L'Arcep documente l'ampleur du phénomène : le trafic entrant vers les principaux fournisseurs d'accès a atteint 50,8 Tbit/s fin 2024, en hausse annuelle de 9,2 %. Cinq acteurs – Netflix, Akamai, Google, Meta et Amazon – concentrent 47 % de ce volume. Cette concentration croissante du trafic entre les mains de quelques plateformes est précisément l'argument central des partisans d'une telle taxe.
Taxe Internet : les obstacles techniques et le risque de répercussion
Sur le papier, faire contribuer les géants du numérique aux infrastructures qu'ils sollicitent massivement semble une idée cohérente. Dans la pratique, plusieurs obstacles se dressent. Mesurer et attribuer précisément ces flux de manière fiscalement juste représente une mission quasi impossible.

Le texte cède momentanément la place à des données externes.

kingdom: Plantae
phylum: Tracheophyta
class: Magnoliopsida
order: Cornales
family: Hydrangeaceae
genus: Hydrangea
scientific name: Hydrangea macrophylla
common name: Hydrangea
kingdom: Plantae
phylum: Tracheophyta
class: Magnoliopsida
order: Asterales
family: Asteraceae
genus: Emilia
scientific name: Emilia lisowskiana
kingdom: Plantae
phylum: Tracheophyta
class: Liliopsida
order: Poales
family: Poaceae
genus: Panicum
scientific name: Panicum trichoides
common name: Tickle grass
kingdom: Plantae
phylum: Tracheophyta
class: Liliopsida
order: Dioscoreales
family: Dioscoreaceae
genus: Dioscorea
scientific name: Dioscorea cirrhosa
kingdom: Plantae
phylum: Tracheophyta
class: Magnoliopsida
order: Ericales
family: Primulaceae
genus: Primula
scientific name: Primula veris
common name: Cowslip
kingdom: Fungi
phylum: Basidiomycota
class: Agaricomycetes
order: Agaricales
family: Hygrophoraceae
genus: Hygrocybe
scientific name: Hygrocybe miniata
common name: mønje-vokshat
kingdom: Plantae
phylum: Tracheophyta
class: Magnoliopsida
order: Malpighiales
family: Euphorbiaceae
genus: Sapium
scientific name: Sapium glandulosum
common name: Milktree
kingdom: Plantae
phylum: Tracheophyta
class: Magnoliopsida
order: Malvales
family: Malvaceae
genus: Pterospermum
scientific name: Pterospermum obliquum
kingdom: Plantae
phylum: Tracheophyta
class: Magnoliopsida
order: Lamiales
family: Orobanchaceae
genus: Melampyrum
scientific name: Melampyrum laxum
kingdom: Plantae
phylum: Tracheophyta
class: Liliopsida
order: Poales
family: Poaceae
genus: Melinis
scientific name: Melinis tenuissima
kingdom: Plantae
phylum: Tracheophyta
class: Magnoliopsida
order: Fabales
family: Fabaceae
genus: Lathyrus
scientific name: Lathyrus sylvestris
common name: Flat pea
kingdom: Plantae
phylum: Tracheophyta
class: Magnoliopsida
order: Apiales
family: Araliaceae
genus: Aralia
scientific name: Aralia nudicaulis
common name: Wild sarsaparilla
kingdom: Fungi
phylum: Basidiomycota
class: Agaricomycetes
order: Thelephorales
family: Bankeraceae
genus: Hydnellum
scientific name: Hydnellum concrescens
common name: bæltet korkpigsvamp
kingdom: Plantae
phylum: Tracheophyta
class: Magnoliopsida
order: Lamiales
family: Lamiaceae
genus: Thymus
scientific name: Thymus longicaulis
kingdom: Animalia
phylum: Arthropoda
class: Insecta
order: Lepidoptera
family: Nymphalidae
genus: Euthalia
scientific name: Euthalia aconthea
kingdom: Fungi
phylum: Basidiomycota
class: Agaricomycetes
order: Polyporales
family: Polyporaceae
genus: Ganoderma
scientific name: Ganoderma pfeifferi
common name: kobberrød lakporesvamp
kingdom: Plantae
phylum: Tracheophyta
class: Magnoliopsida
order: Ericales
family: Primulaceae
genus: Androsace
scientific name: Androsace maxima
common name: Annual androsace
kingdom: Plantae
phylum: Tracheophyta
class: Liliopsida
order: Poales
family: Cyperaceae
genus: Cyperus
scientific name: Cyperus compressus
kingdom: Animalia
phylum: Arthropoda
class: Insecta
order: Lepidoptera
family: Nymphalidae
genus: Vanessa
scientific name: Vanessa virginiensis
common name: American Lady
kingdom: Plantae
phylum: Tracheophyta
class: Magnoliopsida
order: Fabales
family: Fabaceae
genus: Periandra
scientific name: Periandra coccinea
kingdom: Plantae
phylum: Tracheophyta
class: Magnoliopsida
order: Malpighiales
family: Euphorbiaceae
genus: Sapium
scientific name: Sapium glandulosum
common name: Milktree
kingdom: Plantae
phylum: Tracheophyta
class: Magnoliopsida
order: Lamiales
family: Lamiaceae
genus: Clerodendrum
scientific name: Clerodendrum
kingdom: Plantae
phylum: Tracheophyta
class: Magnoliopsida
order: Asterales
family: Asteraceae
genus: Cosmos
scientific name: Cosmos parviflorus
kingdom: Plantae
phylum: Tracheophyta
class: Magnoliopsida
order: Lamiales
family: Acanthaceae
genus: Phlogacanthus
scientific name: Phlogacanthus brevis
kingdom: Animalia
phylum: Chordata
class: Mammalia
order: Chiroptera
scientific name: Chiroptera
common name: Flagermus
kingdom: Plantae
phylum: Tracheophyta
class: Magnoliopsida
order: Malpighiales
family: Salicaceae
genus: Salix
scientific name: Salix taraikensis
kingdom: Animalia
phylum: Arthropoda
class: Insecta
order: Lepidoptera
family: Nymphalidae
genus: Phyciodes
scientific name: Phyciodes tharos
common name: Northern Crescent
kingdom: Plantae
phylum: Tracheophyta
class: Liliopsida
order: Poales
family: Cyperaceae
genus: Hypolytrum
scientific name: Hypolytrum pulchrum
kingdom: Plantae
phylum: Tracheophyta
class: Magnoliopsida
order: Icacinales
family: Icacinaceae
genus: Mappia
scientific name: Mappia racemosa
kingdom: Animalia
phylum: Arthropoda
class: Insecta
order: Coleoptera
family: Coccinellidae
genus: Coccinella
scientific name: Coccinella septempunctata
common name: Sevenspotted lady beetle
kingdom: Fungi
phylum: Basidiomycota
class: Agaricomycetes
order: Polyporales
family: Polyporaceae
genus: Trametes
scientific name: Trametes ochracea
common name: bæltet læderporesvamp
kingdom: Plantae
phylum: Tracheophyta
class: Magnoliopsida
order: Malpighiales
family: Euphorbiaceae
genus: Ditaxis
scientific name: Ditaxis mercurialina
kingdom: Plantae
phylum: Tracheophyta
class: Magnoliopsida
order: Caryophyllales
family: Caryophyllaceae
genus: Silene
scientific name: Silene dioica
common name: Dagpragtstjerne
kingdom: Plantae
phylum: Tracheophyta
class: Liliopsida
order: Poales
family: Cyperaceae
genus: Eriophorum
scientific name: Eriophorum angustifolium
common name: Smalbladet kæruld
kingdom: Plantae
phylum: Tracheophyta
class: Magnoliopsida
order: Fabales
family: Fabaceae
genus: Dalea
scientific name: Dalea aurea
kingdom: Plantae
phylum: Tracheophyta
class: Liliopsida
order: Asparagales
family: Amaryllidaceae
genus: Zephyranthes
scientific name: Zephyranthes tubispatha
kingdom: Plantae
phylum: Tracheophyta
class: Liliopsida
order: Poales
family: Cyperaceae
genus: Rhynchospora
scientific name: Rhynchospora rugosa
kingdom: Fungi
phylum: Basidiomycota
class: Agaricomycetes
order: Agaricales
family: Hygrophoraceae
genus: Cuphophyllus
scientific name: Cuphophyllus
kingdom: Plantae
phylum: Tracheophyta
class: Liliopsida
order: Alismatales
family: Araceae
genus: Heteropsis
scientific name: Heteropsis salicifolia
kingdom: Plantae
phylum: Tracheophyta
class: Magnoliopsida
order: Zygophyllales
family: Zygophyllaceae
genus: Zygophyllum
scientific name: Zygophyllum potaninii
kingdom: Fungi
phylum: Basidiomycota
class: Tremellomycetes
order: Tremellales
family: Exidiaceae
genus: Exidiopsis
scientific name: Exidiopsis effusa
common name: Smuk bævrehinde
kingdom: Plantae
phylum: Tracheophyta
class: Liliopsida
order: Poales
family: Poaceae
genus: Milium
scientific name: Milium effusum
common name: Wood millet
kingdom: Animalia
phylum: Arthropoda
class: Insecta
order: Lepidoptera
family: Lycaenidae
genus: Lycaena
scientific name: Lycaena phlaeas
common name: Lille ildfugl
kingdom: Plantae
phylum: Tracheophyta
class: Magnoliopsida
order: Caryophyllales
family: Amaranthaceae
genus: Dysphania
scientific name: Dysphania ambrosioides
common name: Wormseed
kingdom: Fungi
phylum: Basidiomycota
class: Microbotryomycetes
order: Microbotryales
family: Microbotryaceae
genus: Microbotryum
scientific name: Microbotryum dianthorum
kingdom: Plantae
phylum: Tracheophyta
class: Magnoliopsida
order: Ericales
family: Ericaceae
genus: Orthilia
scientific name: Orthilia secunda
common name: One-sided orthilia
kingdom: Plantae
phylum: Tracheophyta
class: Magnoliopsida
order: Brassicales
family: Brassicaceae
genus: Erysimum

Internet n'est pas une autoroute avec des péages bien définis – c'est un maillage complexe de serveurs, de caches et de points d'échange, où la notion même de "flux distribué en France" est difficile à délimiter juridiquement.
La question la plus sensible reste celle de la répercussion. Les plateformes visées ne sont pas des acteurs passifs, et elles disposent de tous les leviers pour transférer la charge vers les utilisateurs finaux : hausse des abonnements, réduction de la qualité par défaut, ou retrait de certains marchés. Le PS prévoit une période de protection tarifaire de 24 mois encadrée par l'Arcep – mais après cette fenêtre, le doute est plus que permis sur la capacité des régulateurs à maintenir les prix.
Il faut enfin rappeler que la proposition se heurterait à un cadre européen contraignant. Le débat du "fair share" a déjà été examiné à Bruxelles, où la Commission européenne s'est jusqu'ici montrée très réservée sur toute mesure susceptible de remettre en cause le principe de neutralité du net, pierre angulaire de la régulation internet dans l'Union. Une taxe nationale sur les flux de données soulèverait inévitablement cette question. Le projet du PS est pour l'instant une proposition de campagne, pas un texte législatif. Mais le débat qu'il rouvre – qui doit financer les réseaux ? – est lui bien réel, et loin d'être tranché.